**What to work on:**
Write the records out again exactly as they read, dropping any picture they hold.

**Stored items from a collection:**
-*-*-

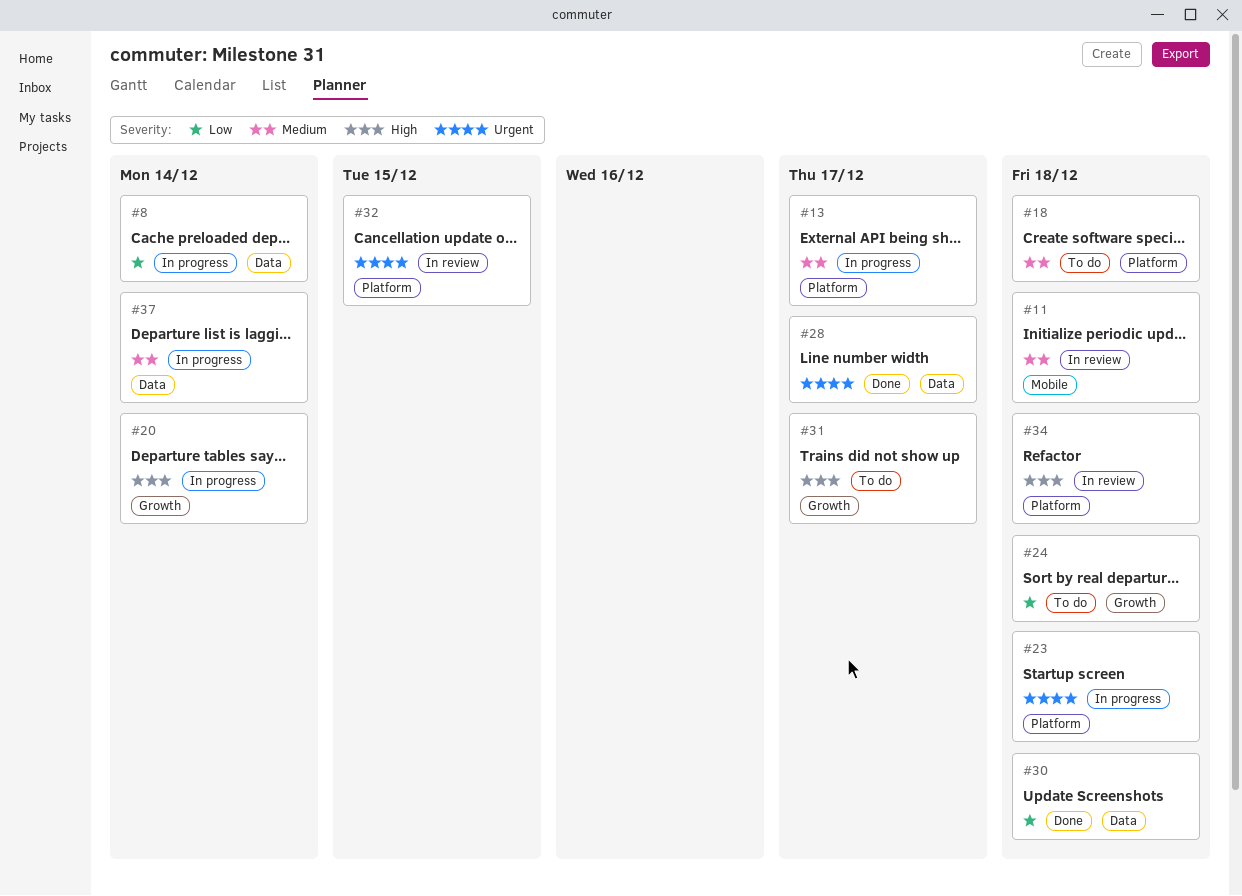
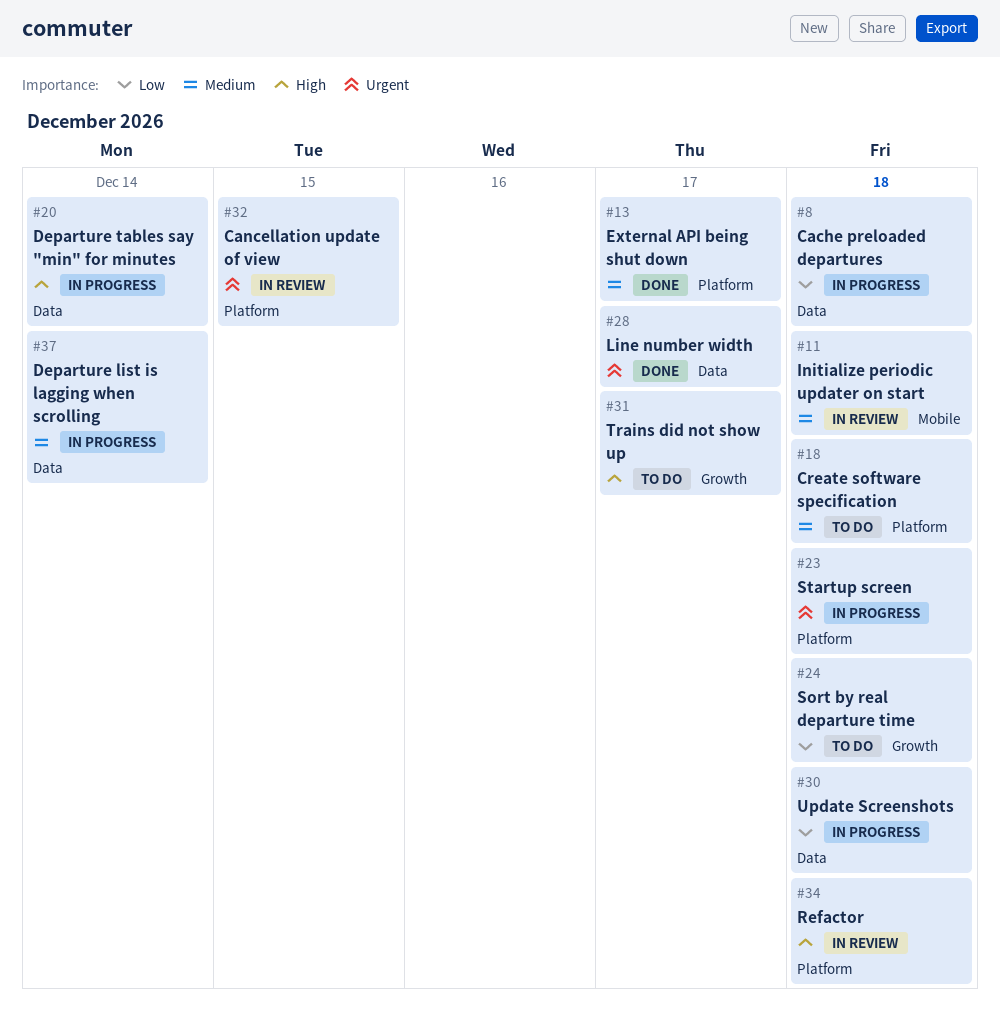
#8, due: Dec 14 -> Dec 18
#13, status: In progress -> Done
#20, label: Growth -> Data
#30, status: Done -> In progress

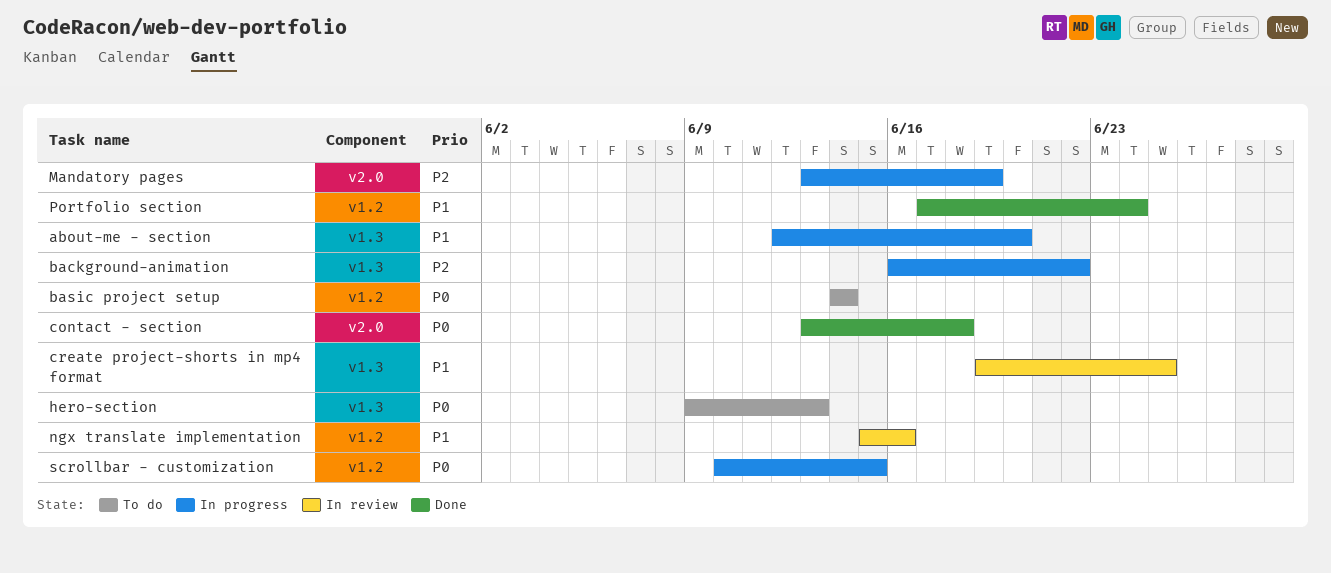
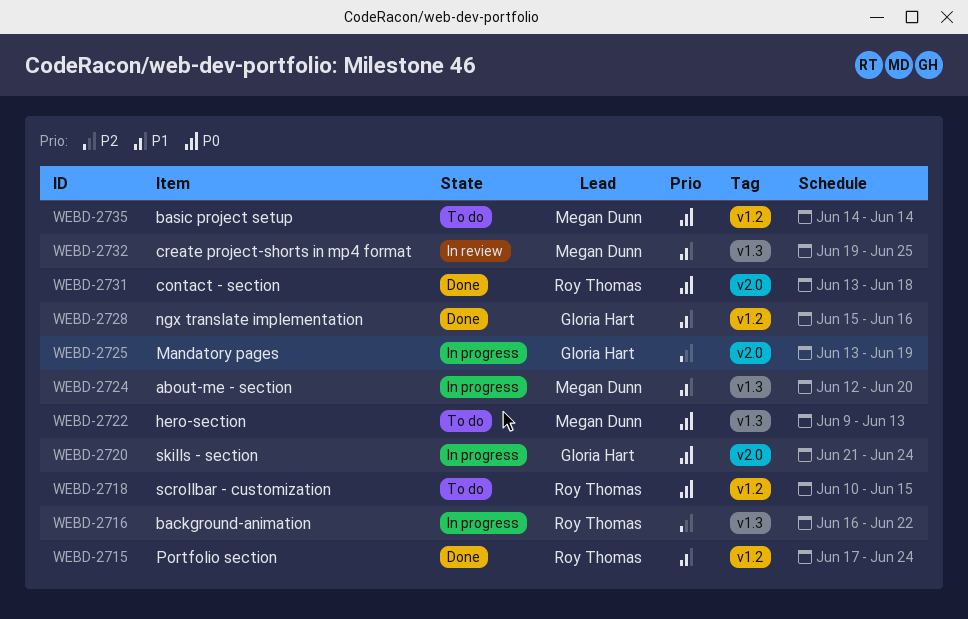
ngx translate implementation, status: In review -> Done
scrollbar - customization, status: In progress -> To do
skills - section: none -> present

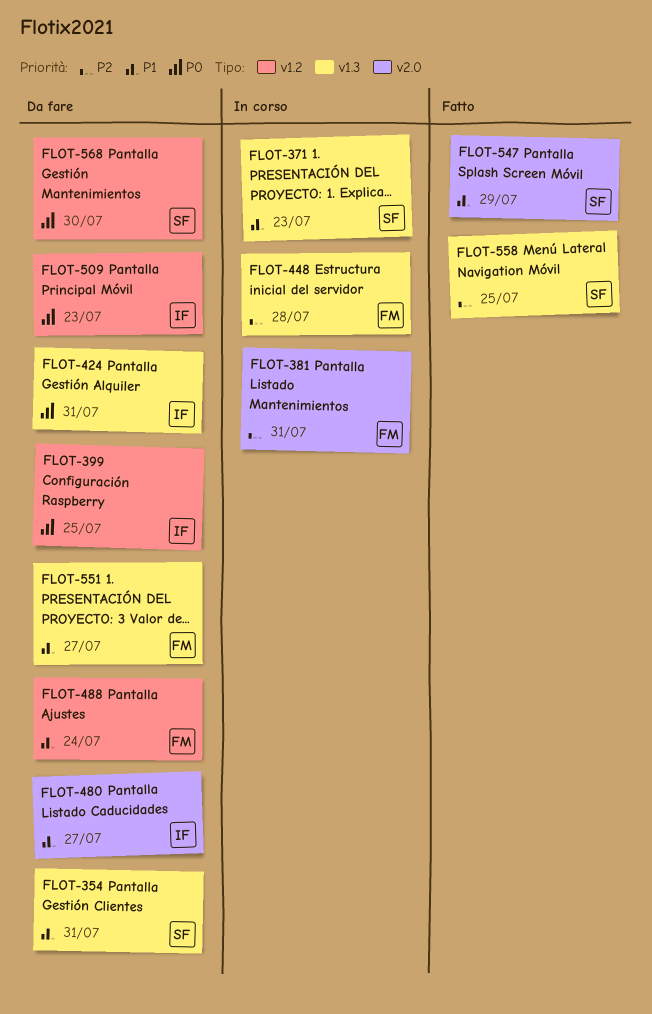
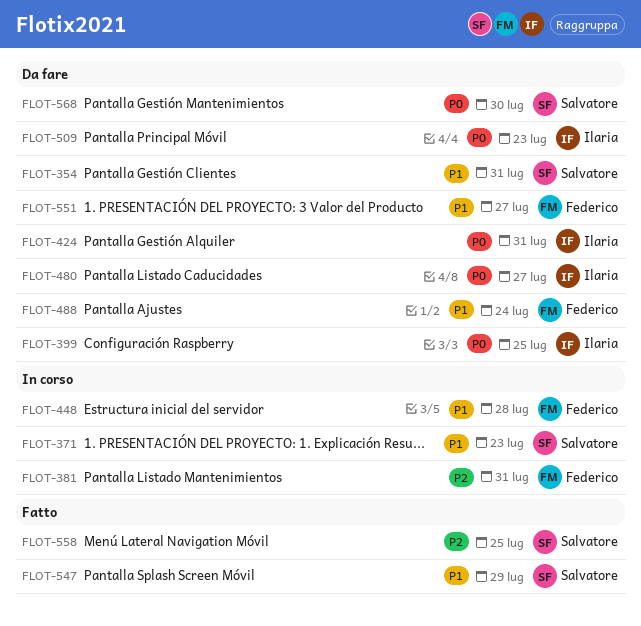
FLOT-448, priority: P2 -> P1
FLOT-480, priority: P1 -> P0

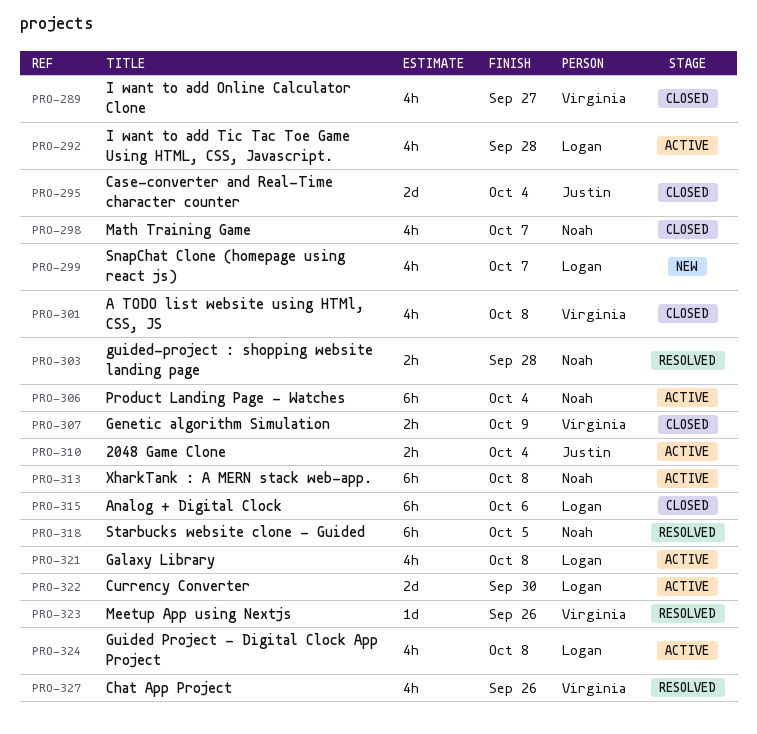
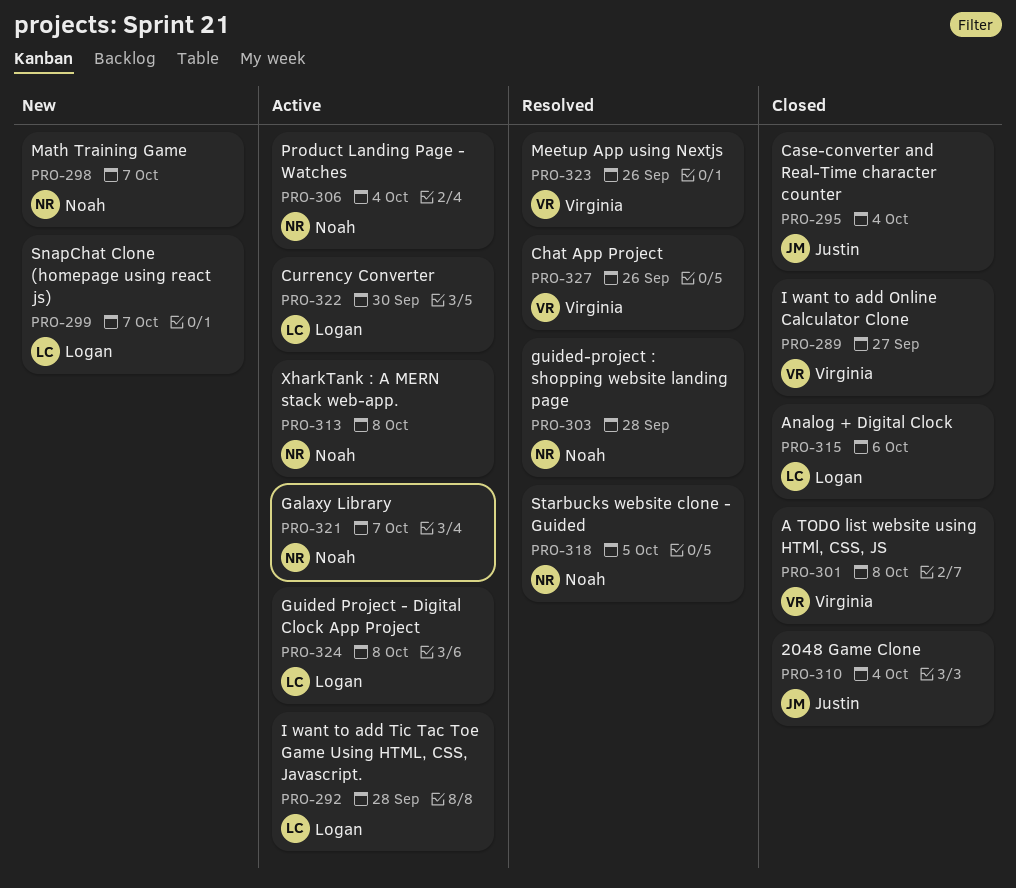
PRO-298, status: Closed -> New
PRO-307: present -> none
PRO-310, status: Active -> Closed
PRO-321, owner: Logan -> Noah
PRO-321, due: Oct 8 -> Oct 7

-*-*-

**Result of the exercise:**
#8, due: Dec 14 -> Dec 18
#13, status: In progress -> Done
#20, label: Growth -> Data
#30, status: Done -> In progress

ngx translate implementation, status: In review -> Done
scrollbar - customization, status: In progress -> To do
skills - section: none -> present

FLOT-448, priority: P2 -> P1
FLOT-480, priority: P1 -> P0

PRO-298, status: Closed -> New
PRO-307: present -> none
PRO-310, status: Active -> Closed
PRO-321, owner: Logan -> Noah
PRO-321, due: Oct 8 -> Oct 7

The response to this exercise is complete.